Exactly! No matter how many times this case came before Burnett, it was highly unlikely that he would overturn his own decision, or rather the decision in his own court. Likewise, as others have mentioned, getting an appellate court to overturn a lower court's ruling is very difficult, too. Burnett had ruled that Jessie made his statement voluntarily, and he wasn't going to change his mind or allow testimony that contradicted his ruling. Isn't it interesting just how quickly the WMFree were freed when another judge took over the case?
 
I had heard all that, but I still don't understand how a judge who presided over the case can hear appeals on the same case? Isn't (wasn't) he just a judge and the appeals court should hear...well...appeals? How does it happen that the same judge is hearing both the case and appeals? Sorry for all the questions, I'm just still trying to knock myself off the fence...
 
That's the law in Arkansas, the trial judge hears all the appeals at circuit court level. His decisions are only reviewed by other judges if they are appealed to the Supreme Court.
 
I agree that it's bizarre, but it is what it is. I'm just thankful that Burnett won that Senate seat! Once Laser took over, like I said before, things moved rather rapidly, IMO.
 
That's the law in Arkansas, the trial judge hears all the appeals at circuit court level. His decisions are only reviewed by other judges if they are appealed to the Supreme Court.
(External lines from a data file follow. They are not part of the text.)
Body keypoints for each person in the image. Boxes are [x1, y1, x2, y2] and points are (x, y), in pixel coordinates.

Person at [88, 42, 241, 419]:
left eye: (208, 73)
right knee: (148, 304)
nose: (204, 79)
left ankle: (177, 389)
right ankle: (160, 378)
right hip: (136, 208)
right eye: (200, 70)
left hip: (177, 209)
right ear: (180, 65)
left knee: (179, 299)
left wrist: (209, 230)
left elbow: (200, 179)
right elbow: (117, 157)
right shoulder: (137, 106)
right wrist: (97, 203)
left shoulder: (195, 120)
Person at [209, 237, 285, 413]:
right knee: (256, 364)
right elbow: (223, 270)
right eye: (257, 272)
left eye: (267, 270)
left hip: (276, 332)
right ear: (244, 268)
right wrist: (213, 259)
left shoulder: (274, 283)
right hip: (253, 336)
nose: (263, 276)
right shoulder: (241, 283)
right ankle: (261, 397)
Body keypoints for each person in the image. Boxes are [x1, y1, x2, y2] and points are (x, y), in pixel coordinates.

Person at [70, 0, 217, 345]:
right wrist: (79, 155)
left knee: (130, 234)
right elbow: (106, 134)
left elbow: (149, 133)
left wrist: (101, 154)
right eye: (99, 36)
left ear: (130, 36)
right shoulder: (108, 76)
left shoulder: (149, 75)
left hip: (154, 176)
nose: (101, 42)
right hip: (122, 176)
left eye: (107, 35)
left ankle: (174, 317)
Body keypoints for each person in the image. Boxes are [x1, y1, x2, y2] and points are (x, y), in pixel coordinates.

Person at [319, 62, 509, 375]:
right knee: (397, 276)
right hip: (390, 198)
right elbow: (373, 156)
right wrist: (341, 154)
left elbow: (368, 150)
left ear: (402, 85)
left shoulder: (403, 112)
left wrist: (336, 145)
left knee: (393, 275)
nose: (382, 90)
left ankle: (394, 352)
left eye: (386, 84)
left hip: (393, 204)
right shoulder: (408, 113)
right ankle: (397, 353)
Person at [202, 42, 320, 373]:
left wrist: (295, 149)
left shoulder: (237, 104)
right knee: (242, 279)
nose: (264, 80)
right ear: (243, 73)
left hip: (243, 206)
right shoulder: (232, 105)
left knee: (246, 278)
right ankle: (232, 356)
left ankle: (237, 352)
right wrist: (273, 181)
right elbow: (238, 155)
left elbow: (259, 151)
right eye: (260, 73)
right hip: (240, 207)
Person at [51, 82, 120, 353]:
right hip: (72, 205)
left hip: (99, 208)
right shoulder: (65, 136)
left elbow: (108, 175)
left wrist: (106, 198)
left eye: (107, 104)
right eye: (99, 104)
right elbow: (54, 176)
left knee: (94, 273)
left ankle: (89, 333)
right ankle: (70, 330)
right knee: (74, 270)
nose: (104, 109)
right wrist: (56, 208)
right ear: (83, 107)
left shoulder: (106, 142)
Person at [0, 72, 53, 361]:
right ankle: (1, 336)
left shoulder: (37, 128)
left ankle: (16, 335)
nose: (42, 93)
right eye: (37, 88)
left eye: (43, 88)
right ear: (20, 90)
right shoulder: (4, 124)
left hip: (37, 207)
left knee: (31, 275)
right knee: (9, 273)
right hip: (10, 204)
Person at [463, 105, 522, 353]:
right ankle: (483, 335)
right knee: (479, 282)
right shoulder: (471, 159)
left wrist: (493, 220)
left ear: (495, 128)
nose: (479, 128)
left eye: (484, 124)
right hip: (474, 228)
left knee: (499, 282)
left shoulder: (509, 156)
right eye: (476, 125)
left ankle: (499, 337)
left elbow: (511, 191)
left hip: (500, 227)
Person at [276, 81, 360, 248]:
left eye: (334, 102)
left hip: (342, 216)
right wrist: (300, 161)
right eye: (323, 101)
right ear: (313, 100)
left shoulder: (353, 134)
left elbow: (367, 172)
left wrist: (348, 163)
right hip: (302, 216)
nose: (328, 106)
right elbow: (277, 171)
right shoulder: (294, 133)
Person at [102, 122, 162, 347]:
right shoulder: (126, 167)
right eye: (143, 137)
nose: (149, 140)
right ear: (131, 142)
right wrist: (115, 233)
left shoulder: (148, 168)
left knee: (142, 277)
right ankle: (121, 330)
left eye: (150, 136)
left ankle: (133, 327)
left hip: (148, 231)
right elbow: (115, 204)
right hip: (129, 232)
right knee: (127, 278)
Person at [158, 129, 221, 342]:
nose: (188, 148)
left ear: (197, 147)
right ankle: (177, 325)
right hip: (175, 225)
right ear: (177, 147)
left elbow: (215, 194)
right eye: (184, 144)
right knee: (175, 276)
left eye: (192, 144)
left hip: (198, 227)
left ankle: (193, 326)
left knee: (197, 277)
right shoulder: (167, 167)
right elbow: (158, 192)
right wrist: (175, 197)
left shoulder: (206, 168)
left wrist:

Well....so much for safeguards. What's the point of even having the circuit court level?
 
No takers?

Well, allow me...

Tim Hennis raped and butchered a young mother in 1985. He also butchered her two little girls. Slit their throats.

He was convicted and then given a new trial based on a technicality.

In the second trial, Elizabeth Loftus testified that the eyewitness, Patrick Cone, who saw Hennis leaving Katie Eastburn's house on the night of the murders was "mistaken", and suffering from "false memories".

Tim Hennis was acquitted, thanks largely to the 'expert' on false memories. He had a great life for the next 25 years, while his three victims moldered in their graves.

Last year they finally got him on DNA evidence, which wasn't available in 1985.

Lizzie Loftus. What a gem :floorlaugh:


Okay, another story about 'false confessions'.
 
Okay, another story about 'false confessions'.

Isn't the concept of false memory much different than false confession? I haven't read in depth about the other case mentioned, does it explain that they are somehow the same thing?


Sent from my iPhone using Tapatalk
 
Isn't the concept of false memory much different than false confession? I haven't read in depth about the other case mentioned, does it explain that they are somehow the same thing?
As I understand it a false memory is one that the person who has it is convinced they remember it happening. A false confession, whether co-erced or not, is a made up story either for attention or to get the focus of attention off of the confessor and just tell the police what they think the police want to hear!

A confession made from a false memory can be in narrative form whilst a false one is usually in fits and starts with the individual reacting to the interjections of the police!

Needless to say, this is a very simplistic description!